> What you are asked to do: Without the pictures, reproduce the records that follow exactly.

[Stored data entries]
==================================================

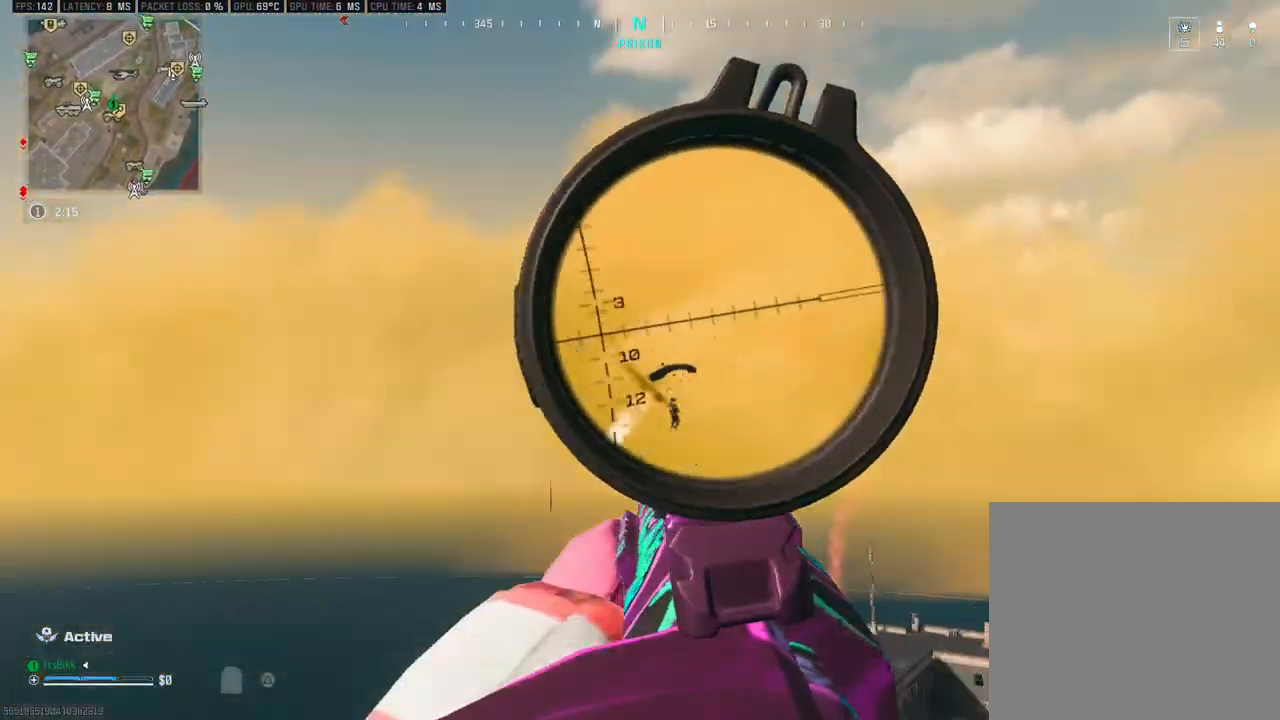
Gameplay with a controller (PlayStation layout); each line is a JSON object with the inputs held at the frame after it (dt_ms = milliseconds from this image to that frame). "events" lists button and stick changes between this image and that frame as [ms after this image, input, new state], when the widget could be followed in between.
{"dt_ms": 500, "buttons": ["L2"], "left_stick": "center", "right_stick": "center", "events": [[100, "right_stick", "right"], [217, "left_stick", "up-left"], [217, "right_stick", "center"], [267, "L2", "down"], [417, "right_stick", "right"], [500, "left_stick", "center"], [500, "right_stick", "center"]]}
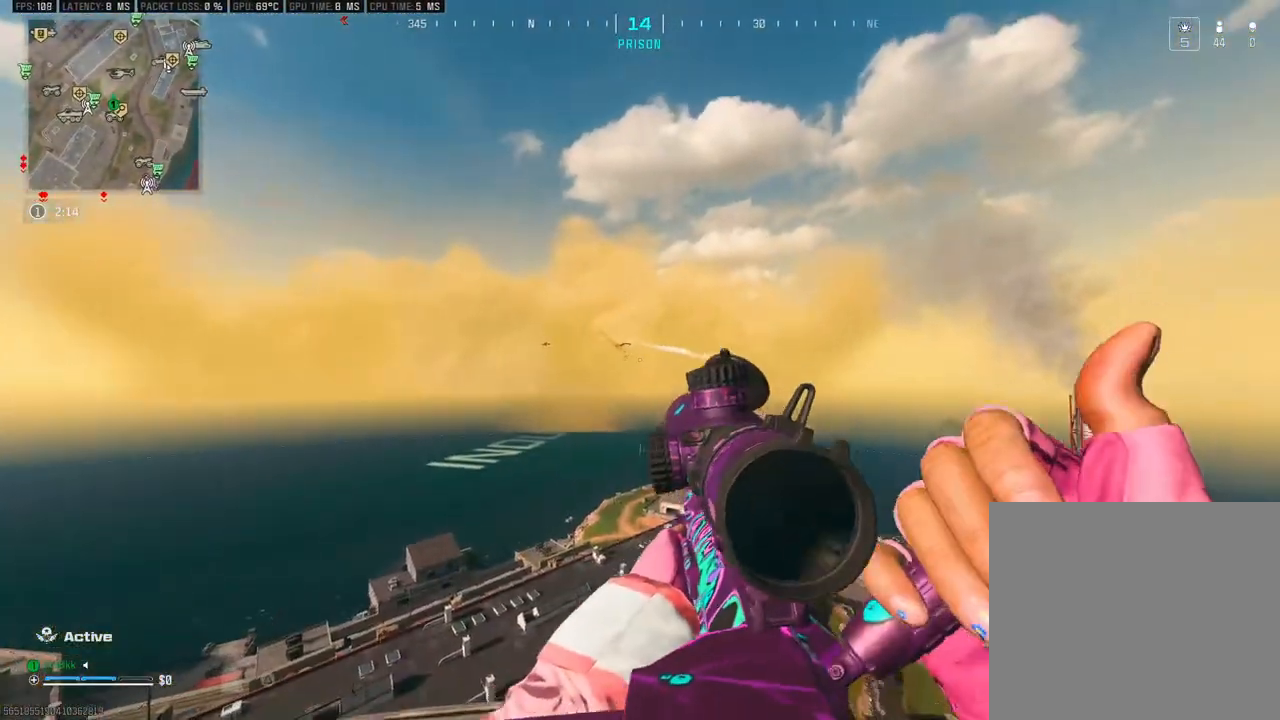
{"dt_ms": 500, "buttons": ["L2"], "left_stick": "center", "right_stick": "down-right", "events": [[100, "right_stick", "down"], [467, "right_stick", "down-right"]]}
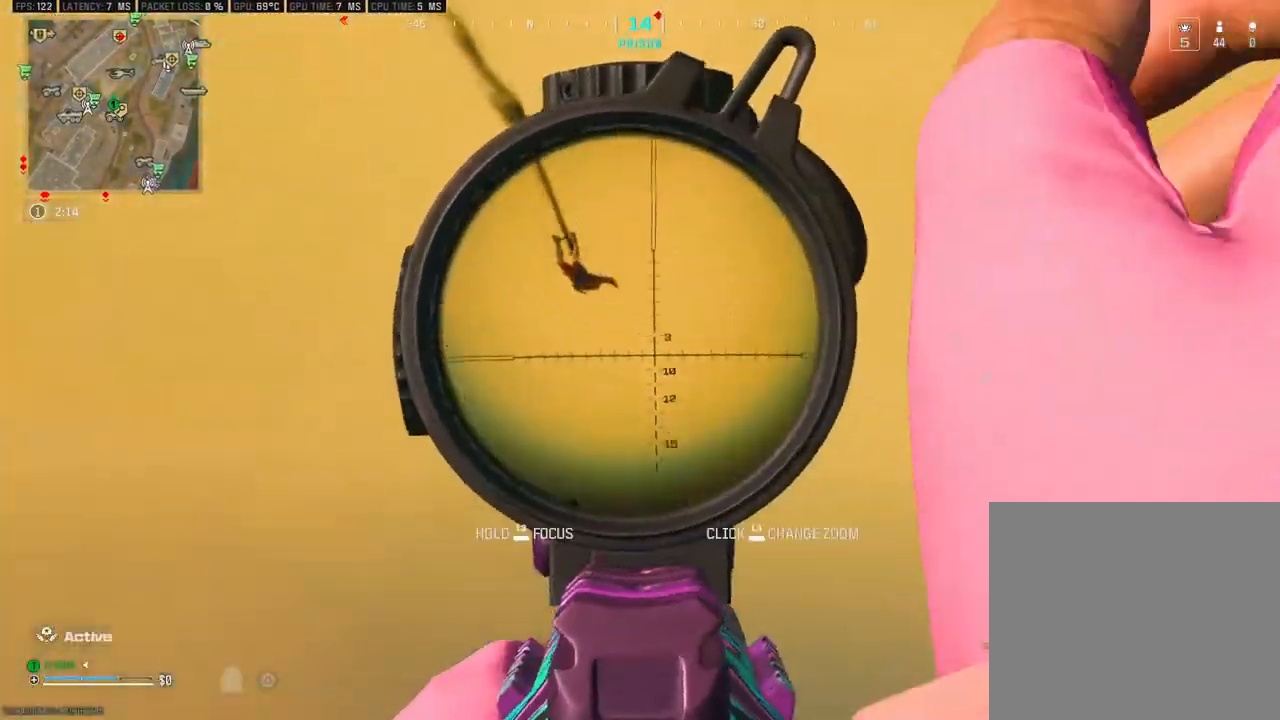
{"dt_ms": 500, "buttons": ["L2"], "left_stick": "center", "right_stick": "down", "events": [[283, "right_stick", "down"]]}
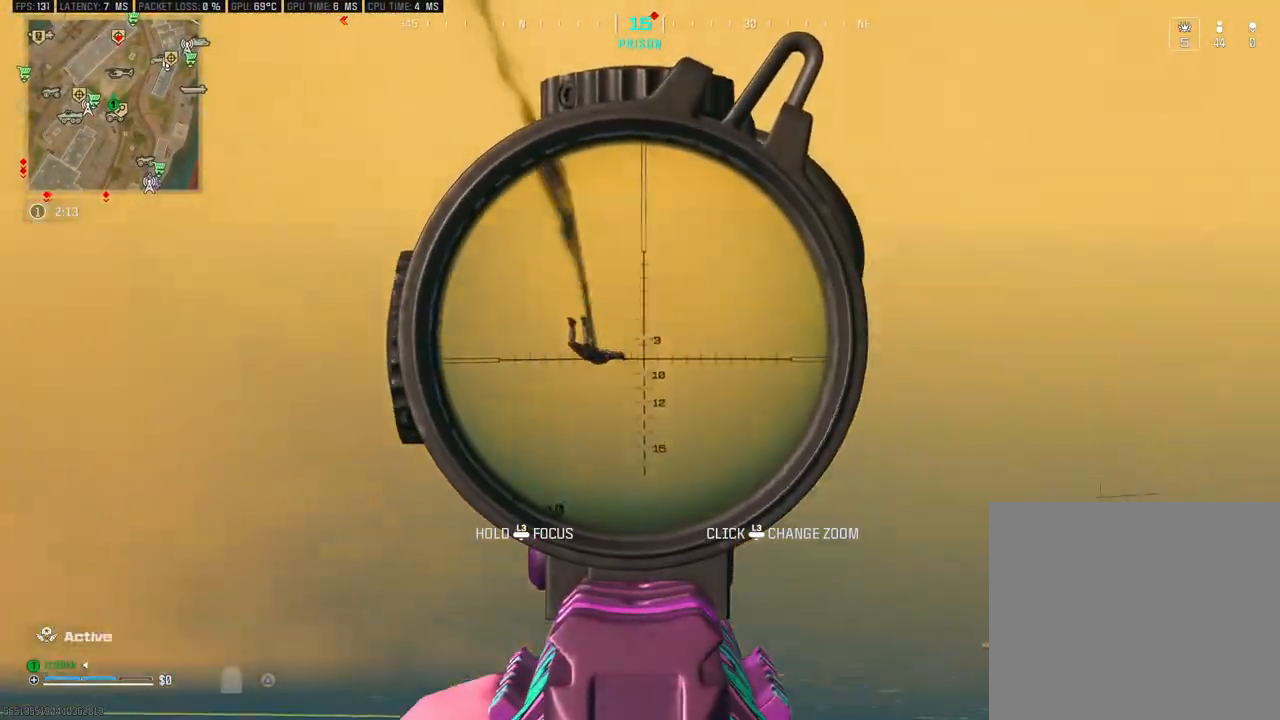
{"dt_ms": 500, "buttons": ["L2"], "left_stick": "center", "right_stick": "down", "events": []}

==================================================

> Written reply:
Gameplay with a controller (PlayStation layout); each line is a JSON object with the inputs held at the frame after it (dt_ms = milliseconds from this image to that frame). "events" lists button and stick changes between this image and that frame as [ms after this image, input, new state], when the widget could be followed in between.
{"dt_ms": 500, "buttons": ["L2"], "left_stick": "center", "right_stick": "center", "events": [[100, "right_stick", "right"], [217, "left_stick", "up-left"], [217, "right_stick", "center"], [267, "L2", "down"], [417, "right_stick", "right"], [500, "left_stick", "center"], [500, "right_stick", "center"]]}
{"dt_ms": 500, "buttons": ["L2"], "left_stick": "center", "right_stick": "down-right", "events": [[100, "right_stick", "down"], [467, "right_stick", "down-right"]]}
{"dt_ms": 500, "buttons": ["L2"], "left_stick": "center", "right_stick": "down", "events": [[283, "right_stick", "down"]]}
{"dt_ms": 500, "buttons": ["L2"], "left_stick": "center", "right_stick": "down", "events": []}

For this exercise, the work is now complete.